### What you will do
Only one stretch of the data below should be repeated: the lines from the line containing "NETTOYAGE DE TERRASSE 22" through the line containing "Travaux de maçonnerie", inclusive, exactly as they are.

### Given data
Start of Block
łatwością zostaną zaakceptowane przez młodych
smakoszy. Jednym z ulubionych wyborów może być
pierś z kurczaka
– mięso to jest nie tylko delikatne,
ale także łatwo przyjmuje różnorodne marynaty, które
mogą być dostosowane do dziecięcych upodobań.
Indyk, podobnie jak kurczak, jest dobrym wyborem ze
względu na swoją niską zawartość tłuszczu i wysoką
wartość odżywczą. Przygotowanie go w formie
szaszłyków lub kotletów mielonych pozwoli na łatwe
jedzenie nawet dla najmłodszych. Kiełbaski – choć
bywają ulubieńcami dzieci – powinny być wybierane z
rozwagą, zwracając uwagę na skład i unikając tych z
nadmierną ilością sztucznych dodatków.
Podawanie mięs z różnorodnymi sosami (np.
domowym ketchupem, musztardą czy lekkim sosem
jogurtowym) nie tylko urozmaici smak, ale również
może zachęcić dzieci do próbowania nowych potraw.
End of Block
Start of Block
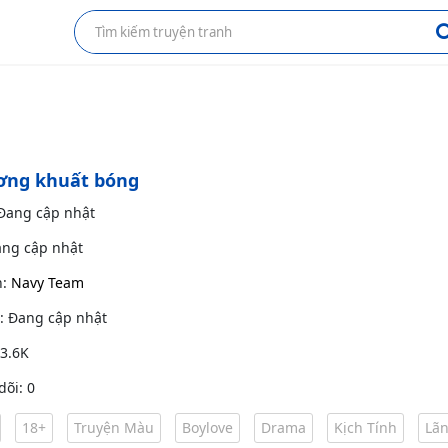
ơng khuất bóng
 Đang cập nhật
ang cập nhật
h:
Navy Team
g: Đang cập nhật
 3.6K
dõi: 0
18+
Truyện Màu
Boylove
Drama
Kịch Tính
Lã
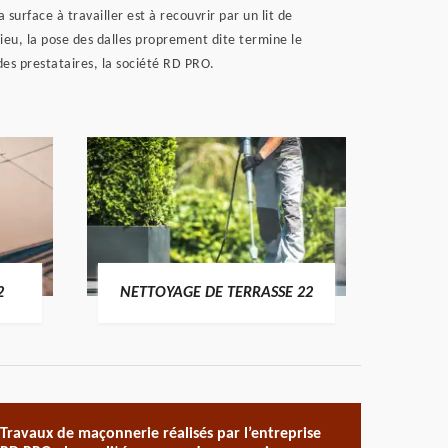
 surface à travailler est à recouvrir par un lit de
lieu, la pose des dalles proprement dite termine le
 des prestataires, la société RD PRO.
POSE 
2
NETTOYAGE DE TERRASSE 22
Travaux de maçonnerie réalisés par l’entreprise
End of Block
### Finished task
NETTOYAGE DE TERRASSE 22
Travaux de maçonnerie réalisés par l’entreprise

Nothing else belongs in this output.